Ce procédé, complexe et coûteux, a cependant permis à la population locale de rendre leurs cartes conformes aux normes cartographiques exigées par l’Etat, permettant ainsi aux populations nomades de fournir les preuves de ses revendications auprès des tribunaux. En 2012, vingt ans après, le Gouvernement indonésien via la décision N°35/PUU-X rendue par la Cour Constitutionnelle, a officiellement reconnu la propriété des forêts primaires aux communautés indigènes et non à l’état.
Cette victoire remportée par la cartographie participative a dévoilé également l’une de ses premières limites, celle du temps nécessaire pour rassembler des fonds, former les populations locales, concevoir des cartes et mener des actions en justice.
L’enjeu du conflit entre les Penan et leur gouvernement porte sur l’interprétation du « Sarawak Land Code », loi britannique datant de 1958. Celle-ci délivre aux populations locales les « Native Customary Rights », soit le droit aux indigènes de disposer de leur territoire comme ils le souhaitent. Or, pour revendiquer la propriété d’un territoire ou en revendiquer l’usage, il faut en prouver et en dater les traces d’activités humaines.
Comme l’explique Aude Vidal: «Il existe trois types d’espace. Le premier est l’espace cultivé juste autour de la longhouse, habitat traditionnel regroupant plusieurs familles d’agriculteurs. Cet espace est bien protégé par la loi de 1958. Le second espace est plus distant de la longhouse. Il n’est pas nécessairement cultivé mais souvent visité. Il peut s’agir d’un lac, de terres non exploitées pour un usage agricole. Le troisième espace est la forêt où l’on trouve peu de traces d’activités humaines. Mais ce n’est pas parce qu’elles sont invisibles qu’elles n’existent pas! Or, comme le gouvernement souhaite laisser le moins de territoire que possible aux autochtones, il n’accepte de rétrocéder que les terres cultivées sans tenir compte du mode vie des populations locales, et plus particulièrement de celle des peuples nomades».
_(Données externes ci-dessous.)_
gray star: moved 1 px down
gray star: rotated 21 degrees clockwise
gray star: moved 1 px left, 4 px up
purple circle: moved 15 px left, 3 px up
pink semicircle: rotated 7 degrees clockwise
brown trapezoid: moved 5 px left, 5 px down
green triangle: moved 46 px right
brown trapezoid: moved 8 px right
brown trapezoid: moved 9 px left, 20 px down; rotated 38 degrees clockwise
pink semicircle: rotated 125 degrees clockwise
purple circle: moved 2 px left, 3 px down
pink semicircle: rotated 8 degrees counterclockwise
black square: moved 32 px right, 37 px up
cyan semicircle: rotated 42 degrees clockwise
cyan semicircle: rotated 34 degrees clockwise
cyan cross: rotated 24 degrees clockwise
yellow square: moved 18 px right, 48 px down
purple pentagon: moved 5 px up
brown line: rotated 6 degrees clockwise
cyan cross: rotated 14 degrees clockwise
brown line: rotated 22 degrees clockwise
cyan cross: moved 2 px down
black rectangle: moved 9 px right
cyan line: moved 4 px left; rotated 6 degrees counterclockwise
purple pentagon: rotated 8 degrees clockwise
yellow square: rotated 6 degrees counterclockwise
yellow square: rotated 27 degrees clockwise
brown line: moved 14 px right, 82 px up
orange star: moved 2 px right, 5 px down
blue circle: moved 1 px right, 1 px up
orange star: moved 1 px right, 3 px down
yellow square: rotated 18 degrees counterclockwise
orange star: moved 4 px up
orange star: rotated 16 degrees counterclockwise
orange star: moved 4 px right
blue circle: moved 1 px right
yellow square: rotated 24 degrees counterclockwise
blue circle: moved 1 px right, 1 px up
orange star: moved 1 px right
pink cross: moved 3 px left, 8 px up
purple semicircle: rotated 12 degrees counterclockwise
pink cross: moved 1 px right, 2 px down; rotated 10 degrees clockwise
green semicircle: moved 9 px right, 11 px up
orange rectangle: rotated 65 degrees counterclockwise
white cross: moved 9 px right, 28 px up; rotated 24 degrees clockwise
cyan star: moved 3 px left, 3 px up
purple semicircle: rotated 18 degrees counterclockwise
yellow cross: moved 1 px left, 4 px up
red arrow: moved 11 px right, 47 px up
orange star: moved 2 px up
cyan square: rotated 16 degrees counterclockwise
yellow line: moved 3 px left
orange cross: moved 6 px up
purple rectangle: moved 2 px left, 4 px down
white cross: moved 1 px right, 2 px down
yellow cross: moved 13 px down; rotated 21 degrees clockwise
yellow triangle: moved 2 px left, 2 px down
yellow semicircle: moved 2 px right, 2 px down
Pour dresser ses cartes, l’Etat utilise des images effectuées par satellite. Sauf que, depuis 2006, le développement des drones à un usage civil a permis d’établir des relevés topographiques de bonne qualité et à moindre coût. Le rapport de forces bascule ainsi au profit des populations locales. Ainsi, deux écoles – le Swandiri Institute et la Sekolah Drone Desa – dédiées à la conception et à l’utilisation des drones ont mêmes été ouvertes sous l’impulsion des ONG, l’objectif étant, à terme, que les populations locales puissent devenir autonomes dans leur prise de vue.
En effet, l’objectif consiste désormais à favoriser ‘l’empowerment’ soit l’aptitude des populations à reprendre le pouvoir et la capacité à agir par elles-mêmes. Le géoportail du Sarawak établi par la fondation Bruno Manser en 2014 a été conçu dans une optique similaire car il permet aux habitants de s’approprier leur territoire et aussi de visualiser les projets en cours. Le géoportail montre ainsi le tracé précis d’un nouveau gazoduc de l’entreprise pétrolière et gazière malaisienne Pétronas traversant la forêt pluviale, projet évidemment très peu évoqué officiellement. S’il est vrai que la visibilité confère une réelle légitimité aux populations locales, elle peut également se retourner contre elles, dans les cas extrêmes où le recours à la force devait se déployer sur le terrain.
D’autre part, les chercheurs Irendra Radjawali et Olivier Pye**, relèvent lors de leur conférence donnée à ce sujet à l’université de Chaing Mai en 2015, que si le faible coût de cette technologie engendre la mise à disposition des ONG et des populations locales d’un instrument de pression politique, la contre-cartographie, en acceptant la notion de territorialisation, peut devenir problématique lorsqu’il s’agit de défendre des modes de vie nomades.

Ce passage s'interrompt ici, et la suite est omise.